Accurate Census can ensure ‘fair share’ of federal dollars
Stakeholders agree, the importance of a complete count for the census is crucial to the future of the Navajo Nation.
Because the population calculated in the census determines two things – money and power, says Arbin Mitchell, Census Bureau tribal partnership specialist who is heading up the Navajo Nation 2020 Census count.
Money, in terms of federal funding to be distributed for schools, roads, health facilities, economic development, emergency and social services, to name a few, and power, in terms of government representation, are all tied to the census count.
Delegate Edison Wauneka said that the estimated per capita allocation for every Navajo counted in the census is $4,000, so every person not counted has a quantifiable, direct negative impact.
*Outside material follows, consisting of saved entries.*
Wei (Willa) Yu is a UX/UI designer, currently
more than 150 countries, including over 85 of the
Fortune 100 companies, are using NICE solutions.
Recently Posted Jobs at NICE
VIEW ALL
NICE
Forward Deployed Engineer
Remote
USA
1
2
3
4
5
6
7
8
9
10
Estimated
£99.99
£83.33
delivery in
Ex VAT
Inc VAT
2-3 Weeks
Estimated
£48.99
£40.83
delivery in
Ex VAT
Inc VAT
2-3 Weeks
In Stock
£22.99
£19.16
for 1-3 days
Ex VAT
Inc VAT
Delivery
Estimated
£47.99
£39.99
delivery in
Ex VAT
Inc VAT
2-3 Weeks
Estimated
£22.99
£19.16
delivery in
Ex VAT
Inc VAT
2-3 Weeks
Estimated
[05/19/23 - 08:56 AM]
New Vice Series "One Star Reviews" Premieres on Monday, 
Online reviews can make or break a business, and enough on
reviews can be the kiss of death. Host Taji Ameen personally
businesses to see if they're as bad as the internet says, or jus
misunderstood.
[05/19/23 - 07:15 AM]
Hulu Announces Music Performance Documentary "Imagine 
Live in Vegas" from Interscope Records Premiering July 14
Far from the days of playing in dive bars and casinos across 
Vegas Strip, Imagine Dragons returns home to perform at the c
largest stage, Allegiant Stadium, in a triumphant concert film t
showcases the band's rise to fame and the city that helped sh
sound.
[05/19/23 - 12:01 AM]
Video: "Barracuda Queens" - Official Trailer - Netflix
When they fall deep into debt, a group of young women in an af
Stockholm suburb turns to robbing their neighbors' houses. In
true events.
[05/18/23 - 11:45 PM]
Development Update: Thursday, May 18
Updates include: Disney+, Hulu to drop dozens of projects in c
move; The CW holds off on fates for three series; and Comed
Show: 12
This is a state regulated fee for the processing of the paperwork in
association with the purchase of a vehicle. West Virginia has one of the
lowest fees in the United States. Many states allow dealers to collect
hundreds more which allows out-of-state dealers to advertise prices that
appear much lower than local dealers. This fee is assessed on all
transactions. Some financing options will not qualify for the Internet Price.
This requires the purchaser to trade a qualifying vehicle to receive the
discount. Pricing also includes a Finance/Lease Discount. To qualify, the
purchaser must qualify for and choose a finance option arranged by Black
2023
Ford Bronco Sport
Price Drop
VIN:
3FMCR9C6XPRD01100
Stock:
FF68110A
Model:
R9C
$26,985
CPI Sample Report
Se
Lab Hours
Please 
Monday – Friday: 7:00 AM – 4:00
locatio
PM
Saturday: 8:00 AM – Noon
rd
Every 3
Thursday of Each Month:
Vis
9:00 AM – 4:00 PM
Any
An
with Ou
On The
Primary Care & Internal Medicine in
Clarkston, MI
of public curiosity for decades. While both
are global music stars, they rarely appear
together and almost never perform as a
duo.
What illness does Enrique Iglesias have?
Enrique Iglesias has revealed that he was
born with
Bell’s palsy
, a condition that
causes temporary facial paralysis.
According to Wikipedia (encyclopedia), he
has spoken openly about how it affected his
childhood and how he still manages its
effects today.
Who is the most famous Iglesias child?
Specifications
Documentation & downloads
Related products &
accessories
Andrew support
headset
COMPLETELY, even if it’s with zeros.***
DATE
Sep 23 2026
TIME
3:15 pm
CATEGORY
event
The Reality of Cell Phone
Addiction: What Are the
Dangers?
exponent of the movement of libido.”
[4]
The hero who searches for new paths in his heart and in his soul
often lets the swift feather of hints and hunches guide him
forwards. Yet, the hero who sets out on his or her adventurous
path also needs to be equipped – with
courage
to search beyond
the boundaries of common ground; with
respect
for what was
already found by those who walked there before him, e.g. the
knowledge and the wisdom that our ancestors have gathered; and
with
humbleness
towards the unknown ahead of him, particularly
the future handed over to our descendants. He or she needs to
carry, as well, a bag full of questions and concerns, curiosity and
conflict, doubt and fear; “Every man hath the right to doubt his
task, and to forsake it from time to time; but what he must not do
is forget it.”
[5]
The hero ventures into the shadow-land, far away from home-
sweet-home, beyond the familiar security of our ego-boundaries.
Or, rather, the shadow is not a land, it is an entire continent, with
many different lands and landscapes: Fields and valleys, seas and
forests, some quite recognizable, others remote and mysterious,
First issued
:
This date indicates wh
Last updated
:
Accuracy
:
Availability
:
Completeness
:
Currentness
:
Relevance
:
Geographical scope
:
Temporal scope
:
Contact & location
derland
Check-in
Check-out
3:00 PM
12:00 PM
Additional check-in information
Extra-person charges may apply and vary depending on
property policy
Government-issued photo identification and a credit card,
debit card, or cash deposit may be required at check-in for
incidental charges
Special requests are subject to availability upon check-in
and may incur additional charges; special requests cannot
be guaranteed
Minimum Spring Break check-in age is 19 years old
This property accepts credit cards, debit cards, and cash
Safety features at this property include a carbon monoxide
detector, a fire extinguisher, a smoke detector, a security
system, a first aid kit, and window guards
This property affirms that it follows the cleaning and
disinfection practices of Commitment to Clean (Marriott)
“If only 10 people don’t get counted, that’s $40,000 that we lose,” he said. “If it’s 100, that’s $400,000.”
In other words, census results will influence many things in your community and a lot is at stake, such as how billions of dollars in federal funds are allocated to state and local governments, and how many seats in Congress the states will have.
“As Navajo, as big as we are, it’s very important that we count everybody,” said Mitchell. “$675 billion dollars are given out by the federal government each year and congressional districts are drawn up based on population. We need to get our fair share and equal representation.”